Another theory suggests that déjà vu is associated with false memories - those that feel like they are real but are not. This form of déjà vu is similar to the sensation of not feeling the difference between what actually happened and the dream. However, researchers began to abandon this idea.

One study used functional magnetic resonance imaging (fMRI) to scan the brains of 21 patients when they experienced some kind of déjà vu that was replicated in a laboratory setting.

Notably, areas of the brain involved in memory activity, such as the hippocampus, were not involved, as if sensations were associated with false memories. In contrast, the researchers found that active areas of the brain were involved in decision making. They explain this result by the fact that déjà vu can be a consequence of our brain conducting a kind of conflict resolution. In other words, our brain checks our memories like a filing cabinet, looking for any conflict between what we think we have experienced and what actually happened to us.

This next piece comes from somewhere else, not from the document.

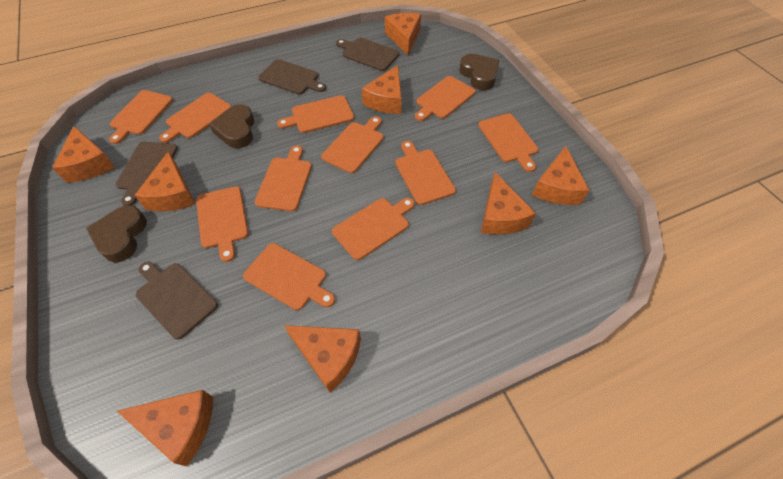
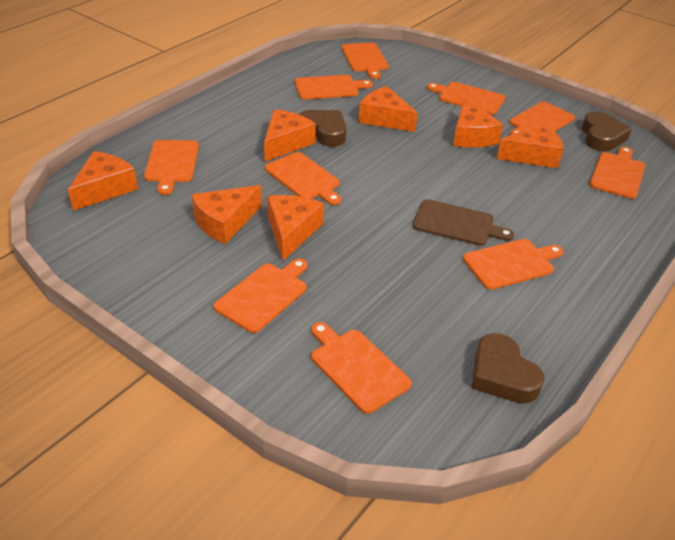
brown cutting board: 4 -> 1
orange cheese: 8 -> 7
orange cutting board: 11 -> 10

Deja vu may be associated with the temporal lobe

The extreme manifestation of deja vu is a consequence of temporal lobe epilepsy, a chronic disease of the nervous system that manifests itself in the form of unprovoked seizures in the temporal lobe of the brain. They often take the form of focal seizures. The person does not experience an altered state of consciousness, but experiences abnormal sensations such as déjà vu. Some scholars believe that any experience of déjà vu is at least a minor version of this disorder.

Most likely this is not a gift of foresight

Sometimes déjà vu is seen as an opportunity to glimpse the future out of the corner of the eye, which definitely adds to the creepiness of this phenomenon. Some people who experience déjà vu report that not only have they experienced this moment, they can predict what will happen next.

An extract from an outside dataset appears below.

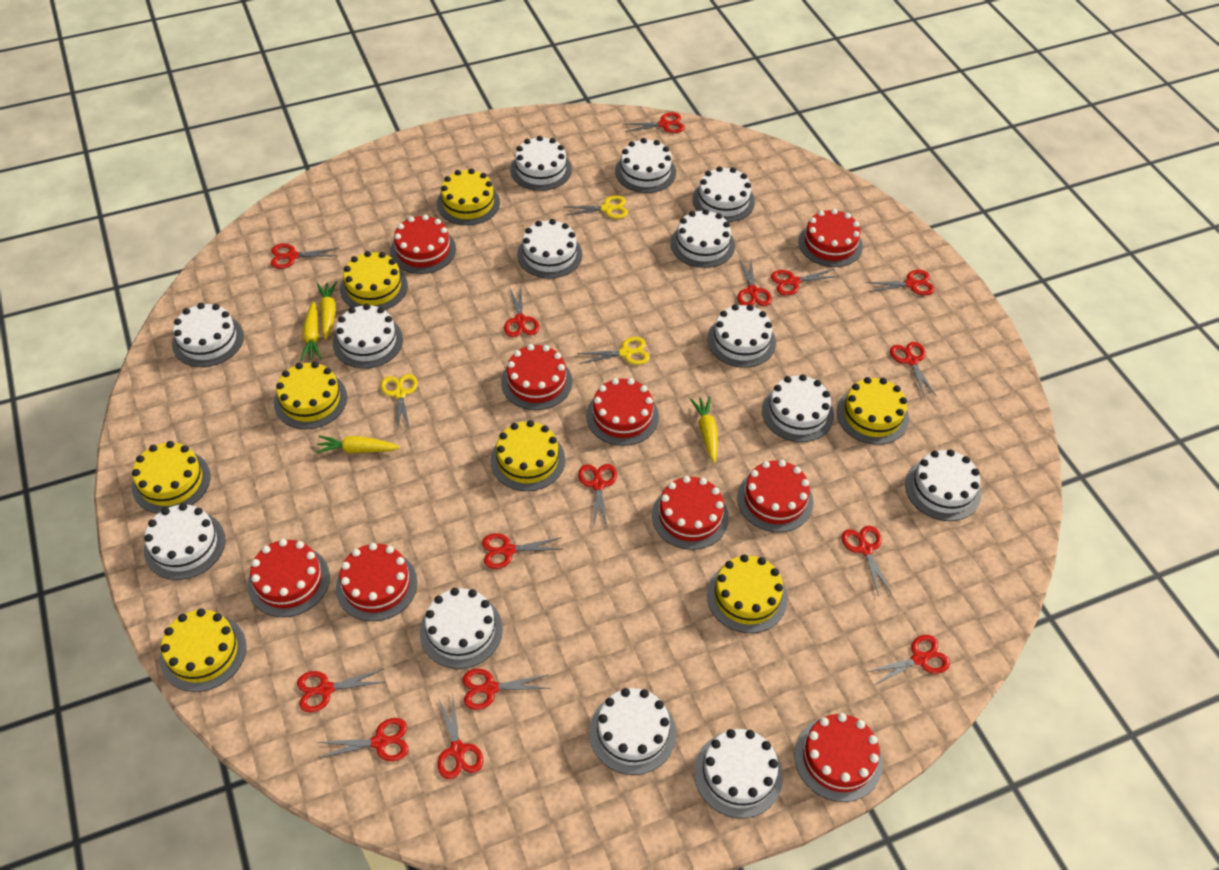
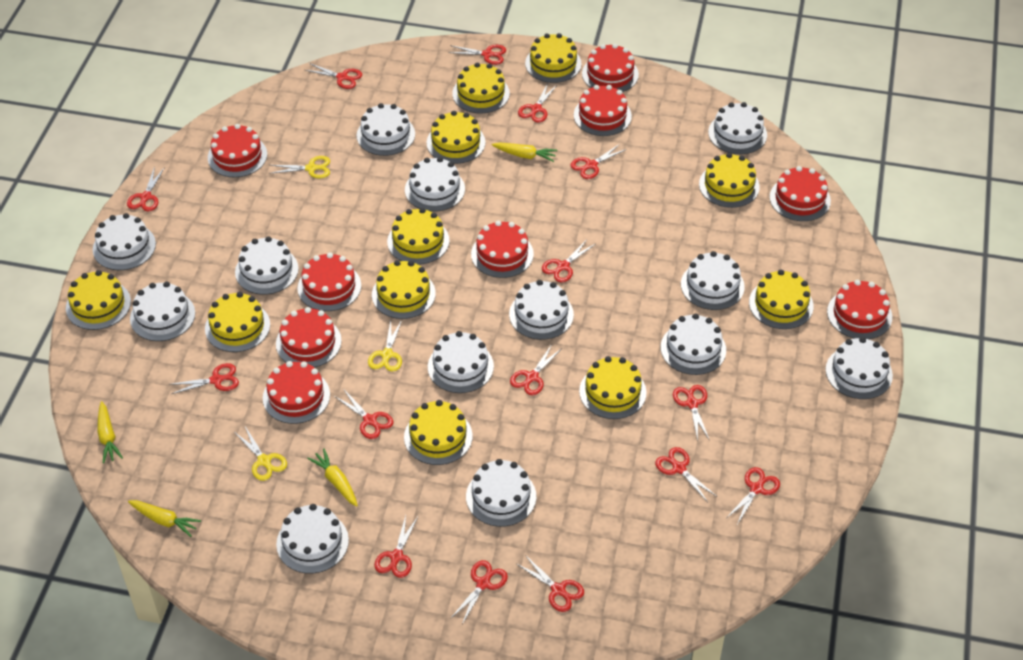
white cake: 14 -> 13
yellow cake: 8 -> 11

People who have a certain premonition may not be more accurate at predicting the outcome than just pointing a finger at the sky.

Science does not support this. Researchers tested this and found that people with a certain feeling of foreboding may not be more accurate at predicting results than just pointing a finger at the sky.

Should you worry about déjà vu?

Should you worry about déjà vu? Until your experience with déjà vu is associated with any form of epilepsy, researchers see no reason to suspect any negative consequences. In addition, some scholars believe that déjà vu can actually be beneficial. If this is in fact the result of our brains analyzing memories and reorganizing anything that is incorrectly registered, then we can regard this eerie sensation as a sign that our memory is in good working order. This idea correlates with the fact that déjà vu is found primarily among young people between the ages of 15 and 25.

Whether it is good or bad for déjà vu, we should acknowledge that the phenomenon is fleeting. In the UK, scientists are studying a young man 20 years old with a diagnosis that has been identified as "chronic déjà vu". The patient regularly experiences the feeling that he is living life again (often for several minutes at a time) - a traumatic experience that he compares to the trap of Donnie Darko in the film of the same name. This is tough!